2007 was a successful year for GBTI and it exceeded its goals in most financial categories. In his report to shareholders for the annual general meeting scheduled for April 1, Chief Executive Officer Radhakrishna Sharma said total revenues for the year rose 16% to $3.2 billion, and this growth produced significantly higher profits. Profit after tax rose by 57% to $796 million. Earnings per share rose by 57% to $19.89 and the share price rose 28% during the year.
These results, he says in the company’s annual report which has been sent to shareholders continued the strong returns posted over the past four years, and from 2004 through 2007, earnings per share have grown at an annual rate of 40%, despite the challenges facing the economy and the competition.
Return on assets
The CEO says the improvement in net profit for 2007 resulted in an increase in the return on average assets from 1.50 percent in 2006 to 2.02 percent in 2007. Return on average equity improved to 20.01 percent for 2007 compared to the 14.56 percent in 2006, while earnings per share rose to $19.89 in 2007 from the $12.65 in 2006. The book value per share is now $107.59 compared to $91.22 in 2006.

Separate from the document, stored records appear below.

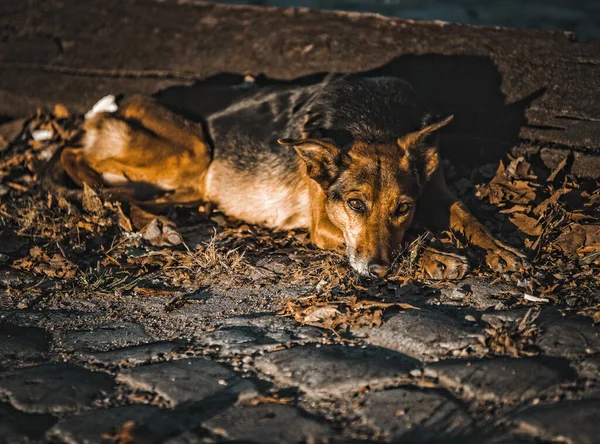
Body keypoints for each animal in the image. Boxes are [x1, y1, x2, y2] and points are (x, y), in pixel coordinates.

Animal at [61, 75, 524, 280]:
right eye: (355, 204)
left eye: (403, 207)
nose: (377, 270)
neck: (373, 120)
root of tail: (118, 102)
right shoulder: (324, 227)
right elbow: (409, 238)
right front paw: (437, 256)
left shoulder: (435, 193)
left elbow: (467, 215)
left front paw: (500, 248)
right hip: (194, 150)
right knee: (72, 154)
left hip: (190, 184)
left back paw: (155, 222)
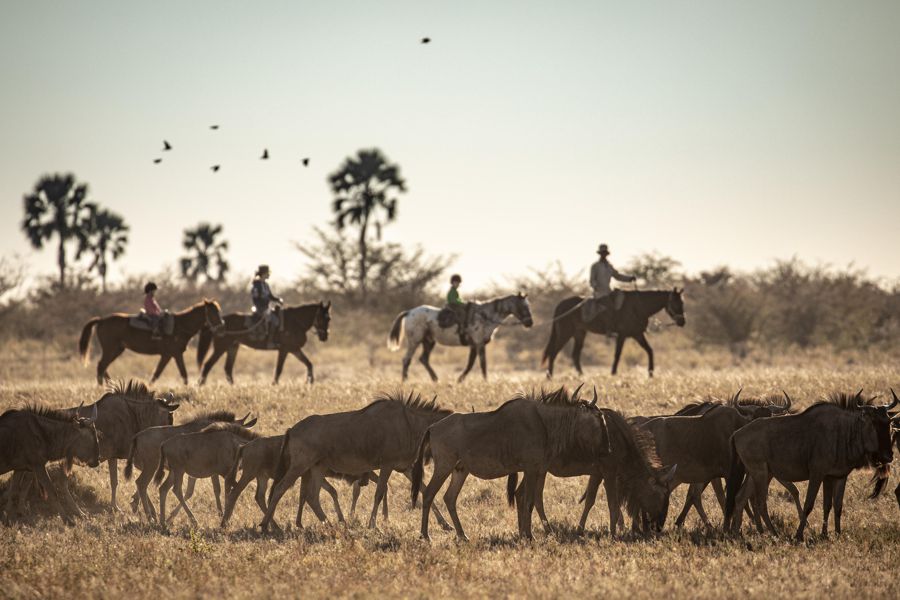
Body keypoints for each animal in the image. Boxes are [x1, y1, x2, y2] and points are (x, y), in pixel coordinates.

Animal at [80, 298, 224, 384]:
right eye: (212, 312)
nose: (221, 327)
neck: (179, 325)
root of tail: (101, 320)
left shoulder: (167, 355)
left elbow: (157, 374)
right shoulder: (175, 354)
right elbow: (182, 373)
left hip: (117, 350)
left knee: (103, 366)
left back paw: (110, 386)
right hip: (110, 349)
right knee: (101, 366)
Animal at [195, 300, 332, 384]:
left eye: (329, 318)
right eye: (321, 317)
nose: (324, 336)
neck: (295, 321)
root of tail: (218, 323)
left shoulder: (294, 349)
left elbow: (309, 363)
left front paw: (310, 381)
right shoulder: (285, 349)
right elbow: (279, 369)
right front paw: (274, 384)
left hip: (232, 347)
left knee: (227, 369)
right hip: (220, 348)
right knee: (208, 365)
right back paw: (200, 385)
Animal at [388, 292, 532, 382]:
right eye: (523, 306)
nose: (530, 323)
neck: (485, 316)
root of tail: (409, 312)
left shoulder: (475, 345)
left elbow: (470, 364)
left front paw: (460, 380)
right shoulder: (479, 344)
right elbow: (482, 364)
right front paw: (485, 381)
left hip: (429, 341)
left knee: (423, 359)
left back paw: (435, 379)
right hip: (415, 341)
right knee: (407, 359)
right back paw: (405, 380)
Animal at [540, 288, 684, 378]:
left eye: (682, 303)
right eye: (675, 303)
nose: (682, 321)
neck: (638, 306)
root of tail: (561, 305)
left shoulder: (637, 334)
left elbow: (650, 351)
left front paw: (650, 373)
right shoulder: (622, 335)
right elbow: (617, 354)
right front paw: (613, 373)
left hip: (579, 334)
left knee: (575, 355)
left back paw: (582, 376)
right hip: (565, 333)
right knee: (554, 353)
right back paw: (549, 376)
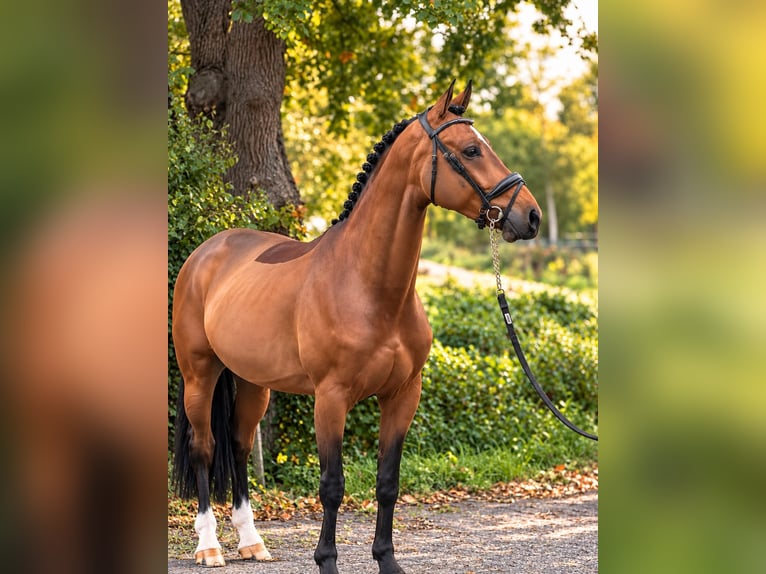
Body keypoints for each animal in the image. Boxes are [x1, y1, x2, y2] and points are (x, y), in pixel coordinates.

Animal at [171, 81, 541, 574]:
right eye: (470, 149)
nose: (531, 216)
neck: (370, 288)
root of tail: (206, 252)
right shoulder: (331, 399)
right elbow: (332, 485)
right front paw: (326, 560)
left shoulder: (403, 395)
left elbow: (388, 482)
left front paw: (387, 560)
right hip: (200, 374)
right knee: (205, 448)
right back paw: (209, 546)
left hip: (253, 383)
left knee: (238, 444)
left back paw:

The bank’s asset base, net of contra items, has grown by $7.28B or 20.2% for the year, compared to the increase of $4.8B or 15.6% in 2006. The share of commercial banks assets has grown from 19.8% at December 2006 to 20.4% at October 2007. The mix of assets at the end of the year was 40.7% Cash Resources; 29.6% Government-backed and other Primary Securities; 22.7%. Loans and Advances and 7% Fixed and Other Assets.
The bank’s deposit base grew by $6.IB or 19.4% for the year to $37.4B. This growth rate exceeds the 12.5% recorded in the banking sector at October 2007, Sharma said. The savings deposit category continues to record strong growth ($2.9B in 2007 versus $2.3B in 2006), given the rates of interest paid to customers.
Sharma said “local investments continue to be concentrated in Government Treasury Bills, the market for which remains extremely competitive given the high liquidity in the commercial banking system. We continue to maintain a portfolio of foreign securities and cash deposits as part of our objective to establish a flexible and stable financial structure by considering risk returns and yield differentials. Our investment in securities is guided by the investment policy under the guidance of an Investment Committee.”
The bank’s loan portfolio at the end of the year stood at $11.2B, reflecting a net growth of $1.4B (14.5%) over Dec. 2006. New loans for the year totaled in excess of $3B with facilities over $100M being granted to customers in the pharmaceuticals, hotel, fishing and distribution sectors. A review at year end, shows performing accounts amounting to $9.7B or 87% of the portfolio, the CEO said. Total non-performing accounts at December 2007 stood at $1.5B and were 13% of total loans compared to 13% at the end of 2006.
A sectoral analysis of the portfolio shows that the distribution sub-sector accounts for $2.9B (26%), the rice sector for $1.6B (14%) and the housing and construction sectors each with $ 1 .OB (9%). The major area of decline in the portfolio over 2006 occurred in the timber and sawmilling sector by $200M. The bank’s share of total commercial bank lending has remained unchanged at 22% over the past twelve months.